Oral cancer is a common malignancy. Chemoprevention is a promising treatment strategy but it produces systemic toxic effects. Topical application of chemopreventive agents is an attractive alternative that reduces toxic effects. This study is based on the hypothesis that topical application of mucosal adhesive film (MAF), as a means to deliver tretinoin, is effective and safe for oral cancer chemoprevention.
Randomized animal study conducted at the Boston University School of Medicine.

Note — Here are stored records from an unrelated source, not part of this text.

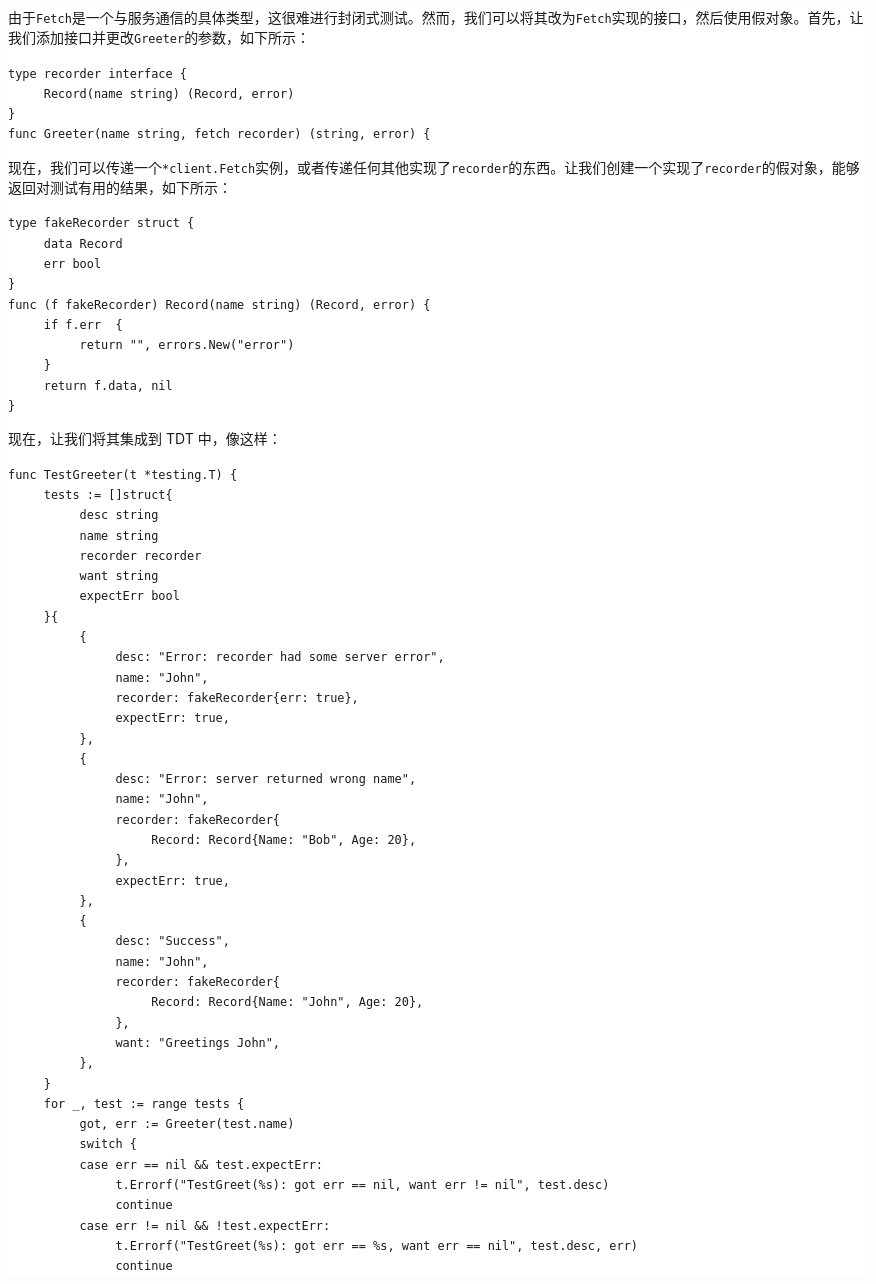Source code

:由于`Fetch`是一个与服务通信的具体类型，这很难进行封闭式测试。然而，我们可以将其改为`Fetch`实现的接口，然后使用假对象。首先，让我们添加接口并更改`Greeter`的参数，如下所示：

```
type recorder interface {
     Record(name string) (Record, error)
}
func Greeter(name string, fetch recorder) (string, error) {
```

现在，我们可以传递一个`*client.Fetch`实例，或者传递任何其他实现了`recorder`的东西。让我们创建一个实现了`recorder`的假对象，能够返回对测试有用的结果，如下所示：

```
type fakeRecorder struct {
     data Record
     err bool
}
func (f fakeRecorder) Record(name string) (Record, error) {
     if f.err  {
          return "", errors.New("error")
     }
     return f.data, nil
}
```

现在，让我们将其集成到 TDT 中，像这样：

```
func TestGreeter(t *testing.T) {
     tests := []struct{
          desc string
          name string
          recorder recorder
          want string
          expectErr bool
     }{
          {
               desc: "Error: recorder had some server error",
               name: "John",
               recorder: fakeRecorder{err: true},
               expectErr: true,
          },
          {
               desc: "Error: server returned wrong name",
               name: "John",
               recorder: fakeRecorder{
                    Record: Record{Name: "Bob", Age: 20},
               },
               expectErr: true,
          },
          {
               desc: "Success",
               name: "John",
               recorder: fakeRecorder{
                    Record: Record{Name: "John", Age: 20},
               },
               want: "Greetings John",
          },
     }
     for _, test := range tests {
          got, err := Greeter(test.name)
          switch {
          case err == nil && test.expectErr:
               t.Errorf("TestGreet(%s): got err == nil, want err != nil", test.desc)
               continue
          case err != nil && !test.expectErr:
               t.Errorf("TestGreet(%s): got err == %s, want err == nil", test.desc, err)
               continue
```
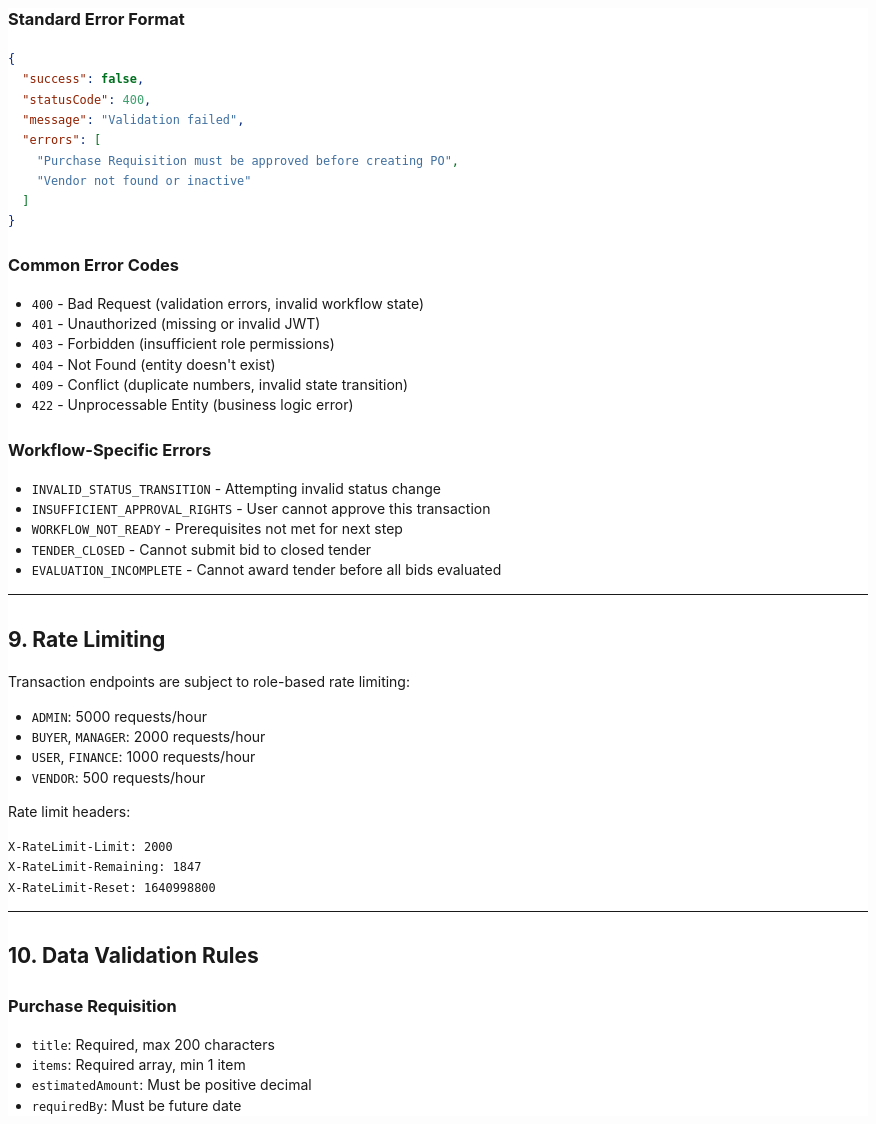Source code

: ### Standard Error Format
```json
{
  "success": false,
  "statusCode": 400,
  "message": "Validation failed",
  "errors": [
    "Purchase Requisition must be approved before creating PO",
    "Vendor not found or inactive"
  ]
}
```

### Common Error Codes
- `400` - Bad Request (validation errors, invalid workflow state)
- `401` - Unauthorized (missing or invalid JWT)
- `403` - Forbidden (insufficient role permissions)
- `404` - Not Found (entity doesn't exist)
- `409` - Conflict (duplicate numbers, invalid state transition)
- `422` - Unprocessable Entity (business logic error)

### Workflow-Specific Errors
- `INVALID_STATUS_TRANSITION` - Attempting invalid status change
- `INSUFFICIENT_APPROVAL_RIGHTS` - User cannot approve this transaction
- `WORKFLOW_NOT_READY` - Prerequisites not met for next step
- `TENDER_CLOSED` - Cannot submit bid to closed tender
- `EVALUATION_INCOMPLETE` - Cannot award tender before all bids evaluated

---

## 9. Rate Limiting

Transaction endpoints are subject to role-based rate limiting:
- `ADMIN`: 5000 requests/hour
- `BUYER`, `MANAGER`: 2000 requests/hour  
- `USER`, `FINANCE`: 1000 requests/hour
- `VENDOR`: 500 requests/hour

Rate limit headers:
```
X-RateLimit-Limit: 2000
X-RateLimit-Remaining: 1847
X-RateLimit-Reset: 1640998800
```

---

## 10. Data Validation Rules

### Purchase Requisition
- `title`: Required, max 200 characters
- `items`: Required array, min 1 item
- `estimatedAmount`: Must be positive decimal
- `requiredBy`: Must be future date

This study uses the hamster cheek-pouch model to test efficacy and safety of the MAF/tretinoin patch for oral cancer prevention. The oral mucosa of 36 hamsters was painted with dimethylbenzanthracene to produce premalignant lesions. The 36 hamsters were divided into 3 groups of 12 hamsters each as follows: (1) control, no treatment; (2) systemic tretinoin (5.0 mg/kg per day, intraperitoneally); and (3) topically applied MAF/tretinoin patch (0.45 mg tretinoin/cm2, once daily). Treatments continued for 40 days.
Main Outcome Measures
Tumor growth and burden were measured over time. The duration of MAF patch retention on mucosa and local tissue reaction to the treatment were also evaluated.
The patch stayed on the mucosa for at least 5 hours with no evidence of inflammatory or other adverse reactions from the treated tissue. There was a significant difference in the tumor growth measurement between the control and systemic tretinoin groups (P<.001), and between the control and MAF patch groups (P<.001).
This is the first study, to our knowledge, to use a polymer MAF technique for oral cancer prevention. The MAF/tretinoin patch is safe and effective for such chemoprevention in the hamster model.